Reading Files from S3¶

All commands accept s3:// URIs via the -f flag:

hardwood schema -f s3://my-bucket/data.parquet
hardwood print -n 10 -f s3://my-bucket/data.parquet

The CLI resolves credentials via the standard AWS credential chain (AWS_ACCESS_KEY_ID / AWS_SECRET_ACCESS_KEY / AWS_SESSION_TOKEN environment variables, ~/.aws/credentials, SSO, EC2/ECS instance profiles, web identity). See the S3 module page for the resolution order and provider details.

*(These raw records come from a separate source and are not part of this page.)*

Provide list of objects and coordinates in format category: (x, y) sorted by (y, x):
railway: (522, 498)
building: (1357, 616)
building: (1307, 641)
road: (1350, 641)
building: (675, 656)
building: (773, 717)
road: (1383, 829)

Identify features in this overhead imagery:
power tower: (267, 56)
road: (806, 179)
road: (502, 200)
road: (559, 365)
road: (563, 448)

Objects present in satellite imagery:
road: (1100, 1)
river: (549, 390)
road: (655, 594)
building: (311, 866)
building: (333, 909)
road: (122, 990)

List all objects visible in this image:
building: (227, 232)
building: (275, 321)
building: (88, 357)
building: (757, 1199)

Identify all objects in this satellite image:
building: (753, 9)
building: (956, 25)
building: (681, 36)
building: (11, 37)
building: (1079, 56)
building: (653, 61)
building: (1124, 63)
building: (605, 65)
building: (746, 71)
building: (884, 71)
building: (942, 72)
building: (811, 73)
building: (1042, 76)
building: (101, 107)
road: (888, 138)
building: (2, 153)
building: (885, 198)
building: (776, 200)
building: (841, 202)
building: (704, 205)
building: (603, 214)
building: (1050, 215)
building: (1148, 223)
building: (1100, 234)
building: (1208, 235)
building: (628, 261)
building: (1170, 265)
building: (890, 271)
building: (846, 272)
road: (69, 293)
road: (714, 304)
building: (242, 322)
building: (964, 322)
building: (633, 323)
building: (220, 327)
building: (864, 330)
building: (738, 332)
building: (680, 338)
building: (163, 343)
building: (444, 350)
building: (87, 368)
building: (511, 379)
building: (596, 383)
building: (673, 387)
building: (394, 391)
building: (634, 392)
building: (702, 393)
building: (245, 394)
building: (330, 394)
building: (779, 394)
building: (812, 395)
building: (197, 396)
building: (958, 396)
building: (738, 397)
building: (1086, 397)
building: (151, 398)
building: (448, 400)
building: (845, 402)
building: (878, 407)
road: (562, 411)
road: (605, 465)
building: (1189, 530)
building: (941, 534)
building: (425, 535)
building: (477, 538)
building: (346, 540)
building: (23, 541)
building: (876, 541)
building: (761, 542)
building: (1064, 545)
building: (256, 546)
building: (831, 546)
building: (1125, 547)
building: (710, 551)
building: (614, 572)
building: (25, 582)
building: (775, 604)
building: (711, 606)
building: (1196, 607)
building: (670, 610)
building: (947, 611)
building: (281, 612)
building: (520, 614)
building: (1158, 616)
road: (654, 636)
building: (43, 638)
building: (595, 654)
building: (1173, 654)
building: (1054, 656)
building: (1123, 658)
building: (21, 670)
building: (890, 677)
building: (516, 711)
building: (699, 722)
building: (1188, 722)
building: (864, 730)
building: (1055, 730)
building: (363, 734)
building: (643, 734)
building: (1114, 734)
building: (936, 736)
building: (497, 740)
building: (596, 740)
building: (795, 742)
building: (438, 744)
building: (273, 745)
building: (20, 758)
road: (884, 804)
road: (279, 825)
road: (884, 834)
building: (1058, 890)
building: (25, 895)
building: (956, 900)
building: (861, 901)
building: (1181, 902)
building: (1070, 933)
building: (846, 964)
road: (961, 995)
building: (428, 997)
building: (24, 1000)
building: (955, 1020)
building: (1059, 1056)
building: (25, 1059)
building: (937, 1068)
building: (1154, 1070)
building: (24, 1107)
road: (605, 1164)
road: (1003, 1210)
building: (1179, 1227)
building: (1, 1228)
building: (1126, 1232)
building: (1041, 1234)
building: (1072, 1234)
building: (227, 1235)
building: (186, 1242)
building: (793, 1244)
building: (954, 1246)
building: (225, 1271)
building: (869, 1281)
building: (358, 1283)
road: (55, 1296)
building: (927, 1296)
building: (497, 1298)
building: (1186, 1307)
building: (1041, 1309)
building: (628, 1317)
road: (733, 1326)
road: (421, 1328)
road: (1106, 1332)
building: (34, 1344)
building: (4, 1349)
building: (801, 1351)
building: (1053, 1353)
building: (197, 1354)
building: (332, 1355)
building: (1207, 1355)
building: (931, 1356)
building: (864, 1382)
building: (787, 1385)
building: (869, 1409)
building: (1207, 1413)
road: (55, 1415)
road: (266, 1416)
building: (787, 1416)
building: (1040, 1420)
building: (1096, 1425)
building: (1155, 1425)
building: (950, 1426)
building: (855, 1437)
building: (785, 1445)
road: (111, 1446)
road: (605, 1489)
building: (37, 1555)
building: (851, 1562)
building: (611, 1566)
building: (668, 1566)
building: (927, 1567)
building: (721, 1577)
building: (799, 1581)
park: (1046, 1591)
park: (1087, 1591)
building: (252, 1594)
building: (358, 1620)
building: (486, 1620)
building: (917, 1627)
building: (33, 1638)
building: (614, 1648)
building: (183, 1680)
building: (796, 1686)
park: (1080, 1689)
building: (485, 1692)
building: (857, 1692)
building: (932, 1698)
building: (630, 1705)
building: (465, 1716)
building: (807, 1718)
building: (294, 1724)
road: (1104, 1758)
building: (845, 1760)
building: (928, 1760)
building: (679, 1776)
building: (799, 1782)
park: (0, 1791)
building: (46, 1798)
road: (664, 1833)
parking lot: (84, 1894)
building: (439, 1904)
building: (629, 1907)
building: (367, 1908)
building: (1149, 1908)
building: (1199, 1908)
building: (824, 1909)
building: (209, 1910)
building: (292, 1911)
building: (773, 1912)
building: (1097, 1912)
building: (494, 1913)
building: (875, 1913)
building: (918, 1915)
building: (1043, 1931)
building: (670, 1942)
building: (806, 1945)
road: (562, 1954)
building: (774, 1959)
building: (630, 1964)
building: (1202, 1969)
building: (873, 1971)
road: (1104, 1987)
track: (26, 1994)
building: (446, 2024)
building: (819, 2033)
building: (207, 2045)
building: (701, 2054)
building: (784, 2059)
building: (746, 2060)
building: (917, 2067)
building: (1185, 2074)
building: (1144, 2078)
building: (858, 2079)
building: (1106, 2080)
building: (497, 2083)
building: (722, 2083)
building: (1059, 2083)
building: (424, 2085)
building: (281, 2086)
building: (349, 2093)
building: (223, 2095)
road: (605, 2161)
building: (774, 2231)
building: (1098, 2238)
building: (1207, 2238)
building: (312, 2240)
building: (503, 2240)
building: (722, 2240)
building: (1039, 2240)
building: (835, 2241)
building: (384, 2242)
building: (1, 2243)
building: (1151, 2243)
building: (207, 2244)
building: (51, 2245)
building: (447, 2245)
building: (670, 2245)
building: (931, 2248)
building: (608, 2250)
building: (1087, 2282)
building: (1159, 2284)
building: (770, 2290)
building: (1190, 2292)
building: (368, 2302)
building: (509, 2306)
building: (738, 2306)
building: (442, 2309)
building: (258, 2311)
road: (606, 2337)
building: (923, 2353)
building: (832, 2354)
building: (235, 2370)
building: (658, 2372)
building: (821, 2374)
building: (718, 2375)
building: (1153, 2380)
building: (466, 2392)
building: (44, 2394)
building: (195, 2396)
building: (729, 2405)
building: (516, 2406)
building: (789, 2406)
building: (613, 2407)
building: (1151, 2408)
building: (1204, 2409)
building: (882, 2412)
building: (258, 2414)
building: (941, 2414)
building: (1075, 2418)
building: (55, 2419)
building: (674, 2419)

The CLI additionally reads these environment variables:

Environment Variable	Description
`AWS_REGION`	AWS region (also read from `~/.aws/config` if not set)
`AWS_ENDPOINT_URL`	Custom endpoint for S3-compatible services (MinIO, LocalStack, R2, etc.)
`AWS_PATH_STYLE`	Set to `true` to use path-style access (required by some S3-compatible services)

Shell Completion¶

The distribution includes a Bash completion script at bin/hardwood_completion. Source it in your shell to enable tab completion for commands, options, and arguments:

source hardwood_completion

To make it permanent, add the line above to your ~/.bashrc or ~/.bash_profile.

Docker¶

A minimal Fedora-based Docker image is published to the GitHub Container Registry for Linux amd64 and arm64:

docker pull ghcr.io/hardwood-hq/hardwood:1.0.0.CR2

Run any command by passing it after the image name:

docker run --rm ghcr.io/hardwood-hq/hardwood:1.0.0.CR2 --help
docker run --rm ghcr.io/hardwood-hq/hardwood:1.0.0.CR2 info -f /data/data.parquet

Mount a local directory to access files on the host:

docker run --rm \
  -v "$(pwd)":/data \
  ghcr.io/hardwood-hq/hardwood:1.0.0.CR2 \
  schema -f /data/data.parquet

The dive TUI needs an interactive terminal, so pass -it:

docker run --rm -it \
  -v "$(pwd)":/data \
  ghcr.io/hardwood-hq/hardwood:1.0.0.CR2 \
  dive -f /data/data.parquet

Start an interactive shell with tab completion pre-loaded:

docker run --rm -it \
  -v "$(pwd)":/data \
  ghcr.io/hardwood-hq/hardwood:1.0.0.CR2